A: O que você acha de trabalhar? J. R.: Ah, não gosto.

A: Por quê?

J. R.: Eu acho ruim ficar carregando tijolo. Depois as costas ficam doendo (José

Roberto, 13 anos, filho de Vitória Maria e Alberto, primeira entrevista).

Porque antes eu trabalhava e estava me dando dor de cabeça, então eu não estava conseguindo me concentrar na aula (...). Trabalhava com a moça da igreja, ajudava ela porque ela cuidava de criança, então eu ia lá ajudar ela (Kelly, 13 anos, filha de Vera, primeira entrevista).

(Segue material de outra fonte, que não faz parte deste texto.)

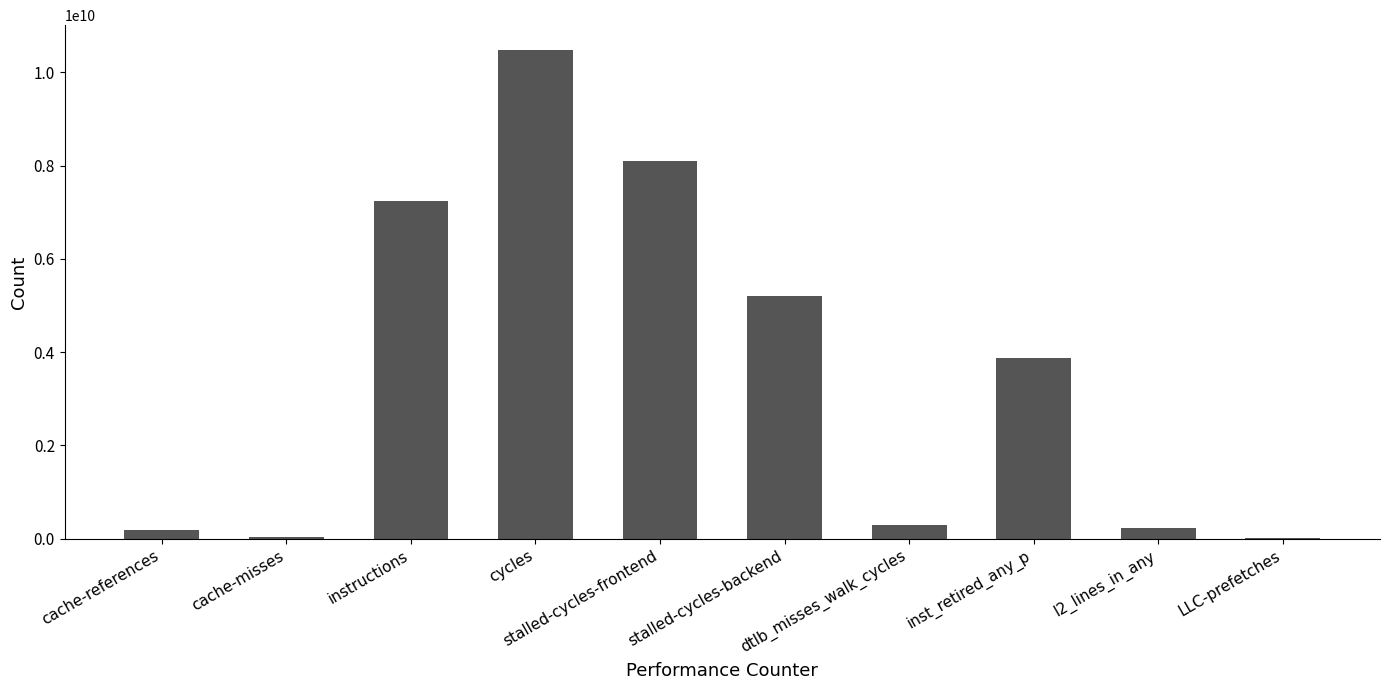

At which label does the data first exceed 3871552120?

instructions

No começo eu fiquei um pouco cansado acho que porque eu não estava acostumado, mas depois me acostumei (...) Aí ele [pai] não quis mais que eu trabalhasse, porque se eu perdesse aula... (...). [Durante um tempo, Fábio trabalhou com sua tia em uma loja de roupas] Eu achava muito interessante, porque assim, você conhecia mais pessoas. Elas chegavam para comprar e eu cumprimentava elas, me apresentava (...) [Atualmente Fábio somente estuda e não está à procura de um novo emprego] Porque agora fica difícil. No período da tarde os professores passam muita lição e muito trabalho [escolar]. Aí tem que ir na escola ou então na Unicamp, na biblioteca. Tem muita coisa para estudar, tem muita prova. Então de manhã eu não tenho tempo para trabalhar (Fábio, 12 anos, filho de Dalva e Nilton, primeira entrevista).

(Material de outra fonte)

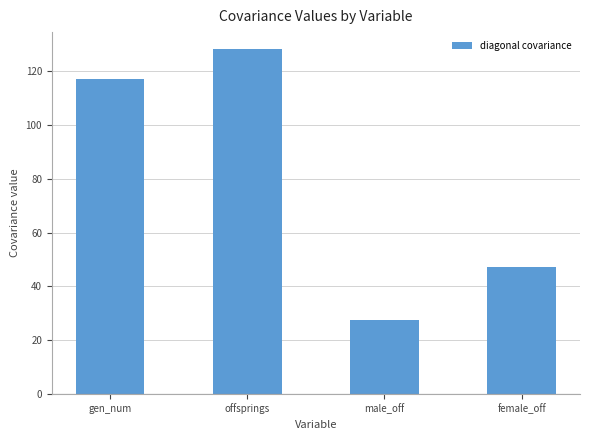

What is the approximate value at gen_num?

117.2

Recorrendo a um conceito de socialização, baseado em Durkheim, Berger e Luckman, segundo o qual as práticas dos indivíduos são decorrentes dos processos de interiorização dos significados que o grupo a qual pertence atribui ao mundo, esta pesquisa mostra que o trabalho só se torna algo segundo a definição dada pelo dicionário3 (que representa uma definição “aceita” por grande parte da população brasileira), quando este significado é próprio e pertinente ao meio em que se vive.

3 Segundo o dicionário Michaelis, trabalho significa: 1. Ato ou efeito de trabalhar. 2. Exercício material ou

intelectual para fazer ou conseguir alguma coisa; ocupação em alguma obra ou ministério. 3. Esforço, labutação, lida, luta. 4. Aplicação da atividade humana a qualquer exercício de caráter físico ou intelectual, etc.

Nesse sentido, trabalhou-se a categoria “percepções de trabalho” como sendo a opinião dos adolescentes sobre o que é o trabalho e o que este representa para eles. A participação da família nas percepções que os adolescentes constroem sobre o trabalho pode ser considerada uma marca neste processo. A influência familiar nas percepções está associada à história de vida dos pais, que acabam sendo referência aos adolescentes em sua maneira de pensar o assunto, ao menos num primeiro momento.